The late Adrian Mitchell’s script was brilliant, crackling with acerbic wit and, at times, hilarious doggerel, such as when the two drunken monks coerced the young runaway Pretender, Grigory, to speak in very bad rhyming couplets, much against his better judgement. However, the dialogue was rarely delivered with the energy of the text – a directorial decision perhaps rather than a lack of nuance on the part of the cast, particularly as the same actors bristled with energy the next night in Doran’s The Orphan of Zhao. Michael Boyd’s Boris Godunov was a concept driven production, entirely in keeping with Eastern European theatre traditions he trained in yet, unlike many Eastern European productions of the classics, not quite able to match its visual ideas with its verbal delivery.
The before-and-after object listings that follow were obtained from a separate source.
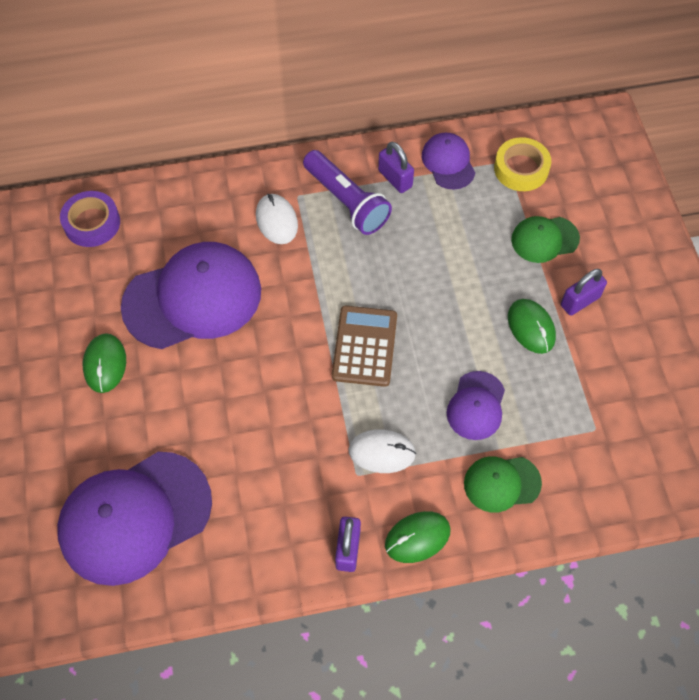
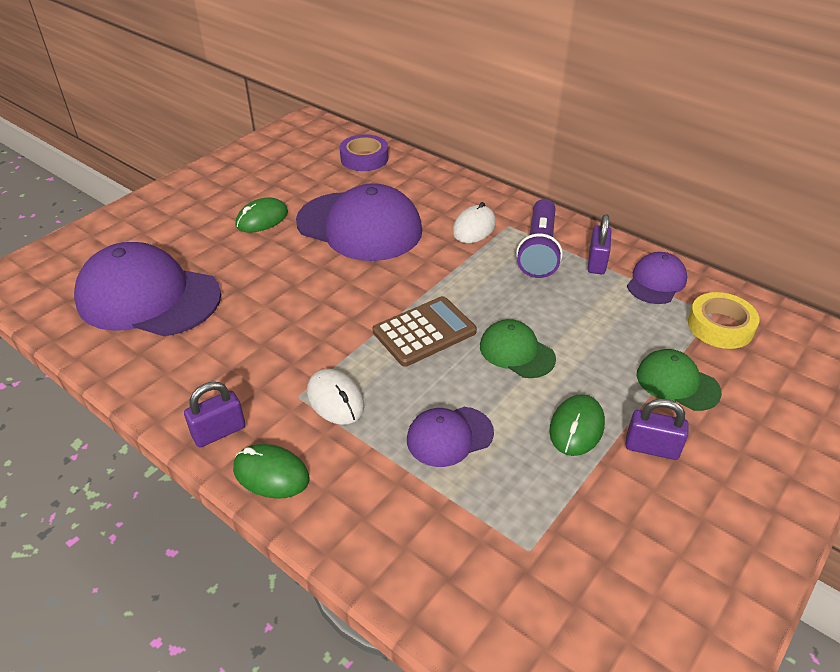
camera: 50 degrees right, 20 degrees down
(501, 483) = (388, 505): green cap -> green cap (516, 352)

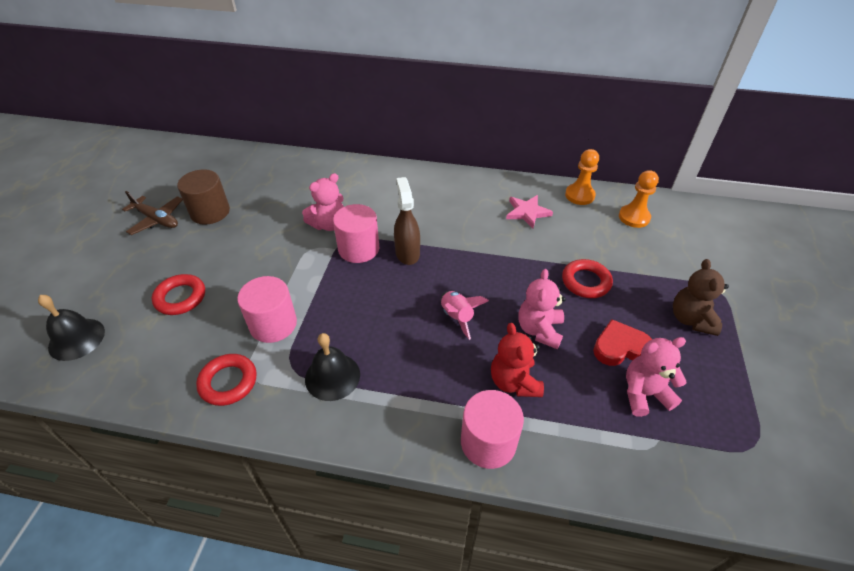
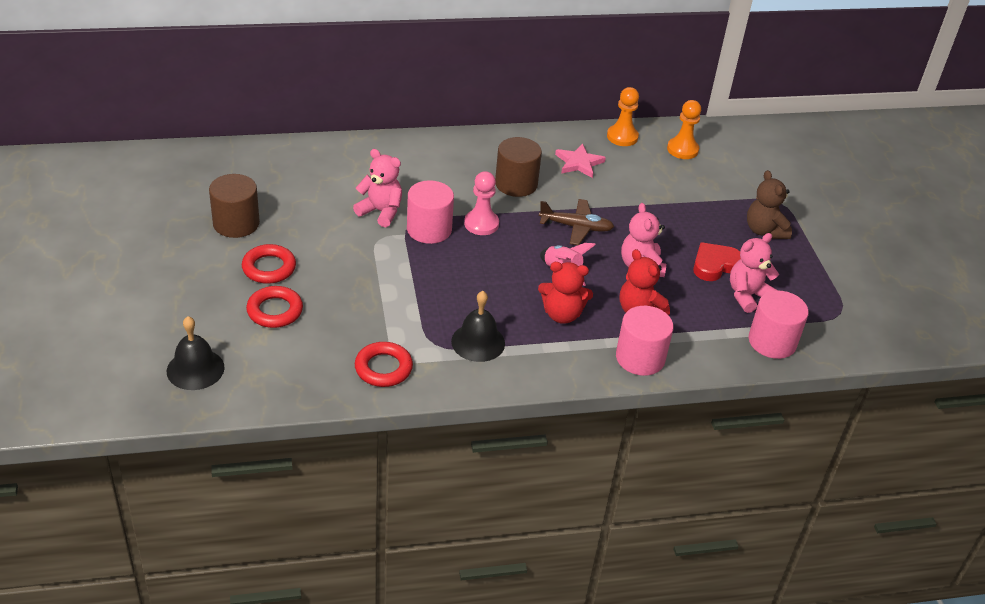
camera: 25 degrees left, 5 degrees down
(157, 219) = (179, 242): brown plane -> brown plane (576, 227)
(273, 324) = (390, 313): pink cylinder -> pink cylinder (772, 342)
(329, 224) = (381, 212): pink teddy bear -> pink teddy bear turned 90 degrees counterclockwise
(407, 253) = (481, 224): brown spray bottle -> pink pawn
(431, 366) = (562, 314): none -> red teddy bear
(459, 221) = (516, 184): none -> brown cylinder
(586, 282) = (663, 217): red ring -> red ring (269, 268)

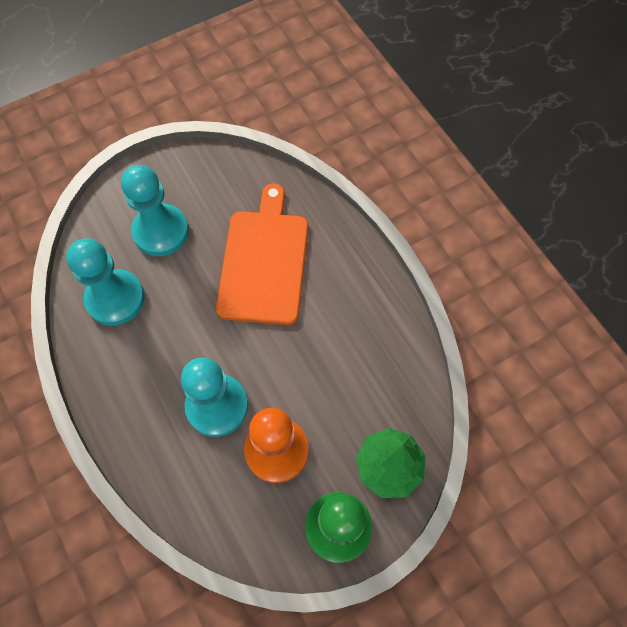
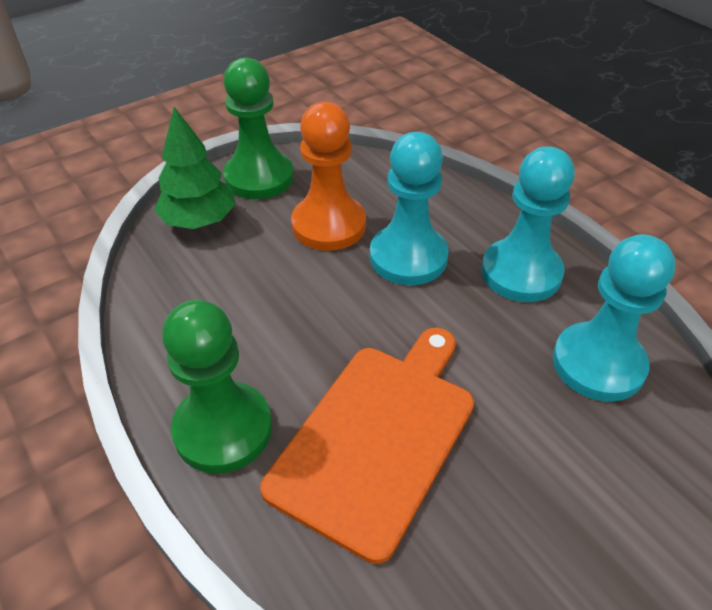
camera: 175 degrees right, 20 degrees down
(161, 231) = (576, 476): turquoise pawn -> turquoise pawn (521, 273)
(264, 261) = (377, 437): orange cutting board -> orange cutting board turned 150 degrees counterclockwise
(353, 273) = (223, 429): none -> green pawn

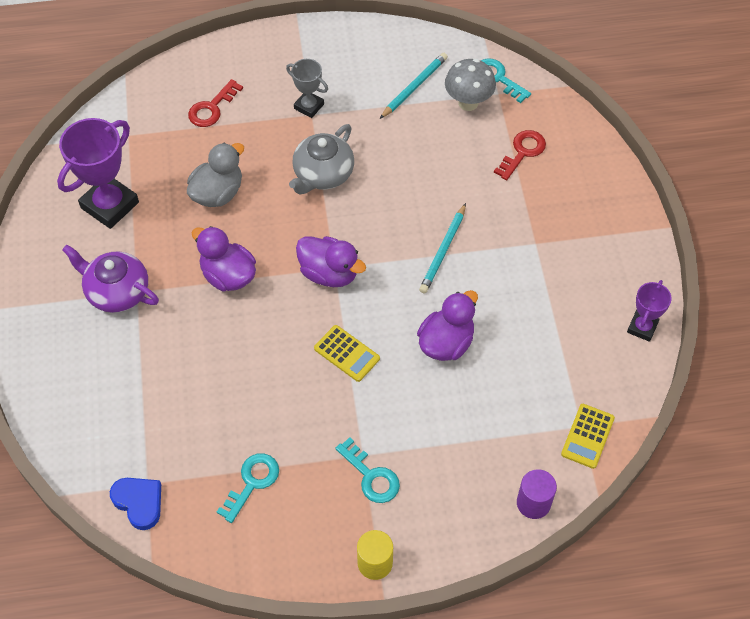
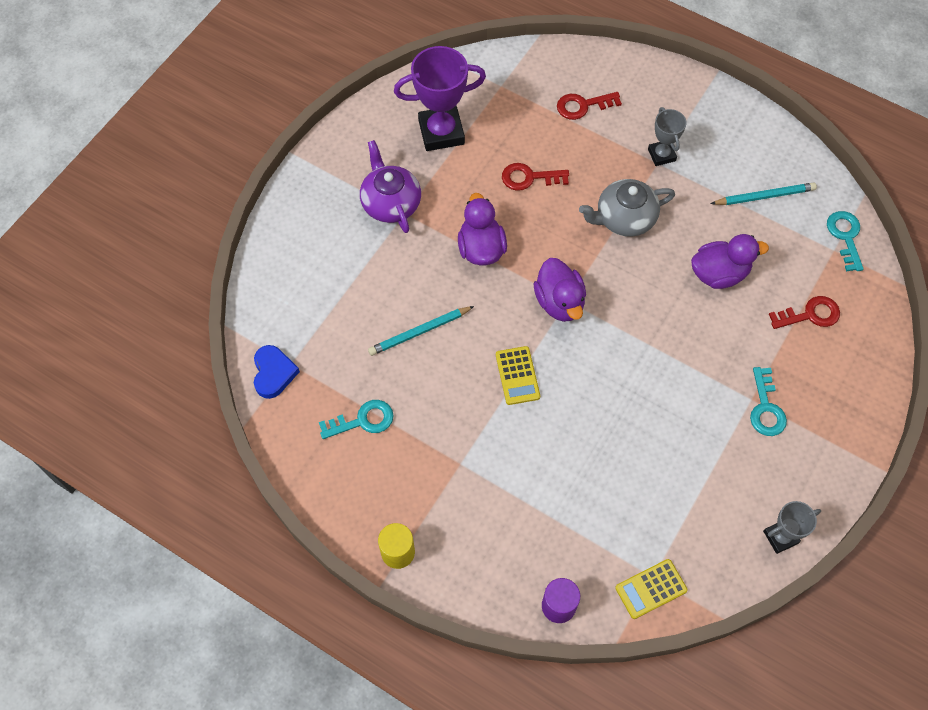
camera: 40 degrees right, 5 degrees up
(218, 193) = (529, 178): grey duck -> red key
(371, 476) = (452, 485): turquoise key -> turquoise key (766, 408)
(443, 251) = (667, 349): turquoise pencil -> turquoise pencil (419, 332)
(446, 343) = (603, 425): purple duck -> purple duck (719, 274)
(468, 103) = (800, 240): grey mushroom -> none
(642, 327) = (780, 537): purple trophy -> grey trophy

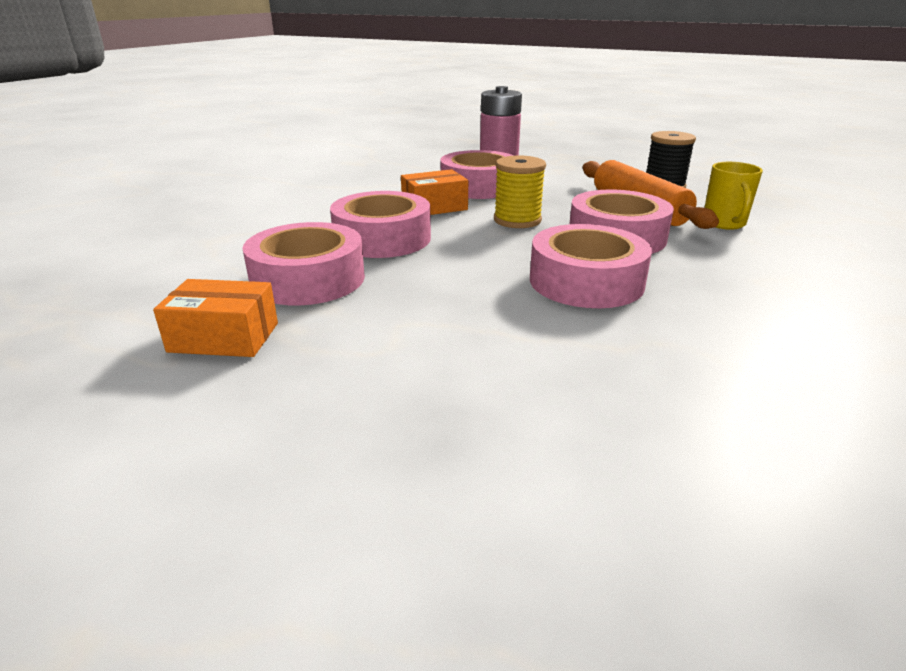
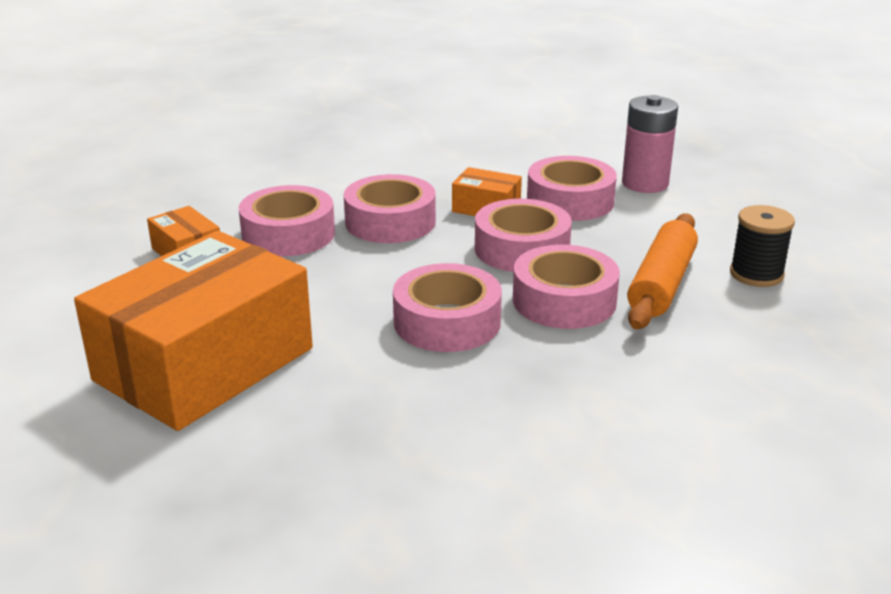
camera: 45 degrees right, 0 degrees up
(482, 427) = (205, 364): none -> orange box
(517, 220) = (522, 249): yellow spool -> pink tape
(724, 223) = (701, 336): yellow mug -> none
This was because, although adapted into contemporary and often colloquial English by Mitchell, the lines were mostly delivered in the careful, measured tones of traditional Shakespeare-speak: a little too slow to get the laughs, a little too enunciated to bring out any emotional nuance. Grigory, by contrast, shouted a lot. Again, this declamatory delivery of ALL his lines seemed to be on purpose, perhaps with Boyd intending to set him apart as the charismatic and passionate young rebel. In reality, the overall effect was that the dialogue was either sluggish or shouty, with the exception of Lucy Briggs-Owen as the slightly bonkers, power-heady Polish princess love-interest, Joan Iyiola as the mournful Ksenya Godunov and James Tucker as the deliciously slippery Prince Shuiskin. Likewise, although the Swan’s thrust stage allows for a real sense connection between audience and actor, and although the production utilised the space fully, with characters appearing amongst the audience, the more agile of the cast climbing up ladders into the galleries, the lack of direct eye-contact throughout meant that the fourth-wall was replaced with what I term the ‘goldfish bowl’. It was only in the final moments that the audience was called on to respond as if we were the Moscovite crowd, complicit in the endless cycle of tyranny, and by that time it was too late – instead of rapturously applauding the reign of Grigory, we simply politely applauded the end of the show. So despite its fine visuals, the pacing and its lack of connection to the audience, allowed its energy to seep away, so that ultimately it was never entirely engaging as comedy, tragedy or satire.
As an afterthought, I wonder whether, if Boyd had gone for Boris Godunov as a satire on the last British election, it may have hit home more effectively?!